Wynn Wheldon

A Slap in the Face, by William B. irvine – review

issue 03 August 2013

A friend of mine who works for the NHS has been told recently by a superior that his ‘attention to detail is bordering on the obsessive’. Aside from observing that an obsessive attention to detail might serve the health service well, this is an example of the kind of insult that Professor Irvine would ascribe either to low self-esteem or to narcissism (high self-esteem with no self-knowledge).

The speaker wasn’t offering constructive criticism (my friend had been praised for his attention to detail only days before, by a perhaps less negligent superior) but rather emphasising her superiority, something she had no need to do, unless she felt it threatened. My friend’s attention to detail is clearly her problem rather than his.

Irvine begins with examples of insult.  There are all sorts: Elizabethan, anonymous, first strike, public, quasi-verbal, benign, teasing and so on. He then moves on to why insults are thrown. He puts this down almost exclusively to a need to defend or improve one’s social status. Social status is reckoned by fame or affluence or both. One is hurt because one’s status is challenged.

During the course of this short book of great clarity, Irvine takes on two progressive fashions: the modern educationalist’s belief in the importance of self-esteem, and the shutting down of free speech, especially in the academy, by the imposition of what Irvine calls political correctness codes.
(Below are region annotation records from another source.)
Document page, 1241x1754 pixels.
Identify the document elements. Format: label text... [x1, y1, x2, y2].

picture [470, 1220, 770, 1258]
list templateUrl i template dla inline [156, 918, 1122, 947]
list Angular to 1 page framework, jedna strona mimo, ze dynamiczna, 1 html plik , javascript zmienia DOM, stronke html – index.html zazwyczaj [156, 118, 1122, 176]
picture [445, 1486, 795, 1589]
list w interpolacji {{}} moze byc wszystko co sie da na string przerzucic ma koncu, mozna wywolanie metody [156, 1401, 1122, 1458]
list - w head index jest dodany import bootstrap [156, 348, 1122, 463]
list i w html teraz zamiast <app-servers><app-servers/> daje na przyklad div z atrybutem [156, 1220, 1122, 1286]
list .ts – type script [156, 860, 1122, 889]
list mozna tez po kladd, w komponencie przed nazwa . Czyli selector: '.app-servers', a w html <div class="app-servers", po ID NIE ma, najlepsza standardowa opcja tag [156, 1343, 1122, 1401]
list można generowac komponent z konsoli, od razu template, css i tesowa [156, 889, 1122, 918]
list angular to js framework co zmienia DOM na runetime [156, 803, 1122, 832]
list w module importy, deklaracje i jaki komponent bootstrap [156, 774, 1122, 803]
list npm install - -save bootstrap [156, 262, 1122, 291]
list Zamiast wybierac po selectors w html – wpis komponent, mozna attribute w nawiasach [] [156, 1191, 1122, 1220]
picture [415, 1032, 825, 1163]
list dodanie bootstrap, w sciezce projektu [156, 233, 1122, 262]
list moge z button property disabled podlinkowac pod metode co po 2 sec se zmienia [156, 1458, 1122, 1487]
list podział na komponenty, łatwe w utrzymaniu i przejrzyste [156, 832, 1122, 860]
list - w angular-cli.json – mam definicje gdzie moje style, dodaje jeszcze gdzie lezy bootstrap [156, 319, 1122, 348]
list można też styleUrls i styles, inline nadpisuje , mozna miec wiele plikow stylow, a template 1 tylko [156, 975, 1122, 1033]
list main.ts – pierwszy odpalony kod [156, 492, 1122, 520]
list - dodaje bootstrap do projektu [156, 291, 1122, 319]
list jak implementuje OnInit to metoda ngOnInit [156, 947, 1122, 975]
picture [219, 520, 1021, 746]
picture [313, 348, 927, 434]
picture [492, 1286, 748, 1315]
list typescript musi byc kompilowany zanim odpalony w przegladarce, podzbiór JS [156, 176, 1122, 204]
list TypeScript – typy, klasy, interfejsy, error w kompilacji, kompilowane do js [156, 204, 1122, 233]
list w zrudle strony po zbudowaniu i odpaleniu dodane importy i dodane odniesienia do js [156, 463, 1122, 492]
For the latter he gives as an example the firing of a college professor for allowing debate about the word ‘nigger’ in his class (a seminar on offensive language, as it happens).

In regard to the former, Irvine points out that while the aim of educationalists was to eradicate the low esteem that leads to a number of social evils, the result was to create a generation of narcissists, hyper-sensitive to any form of criticism, but more than happy to hand it out.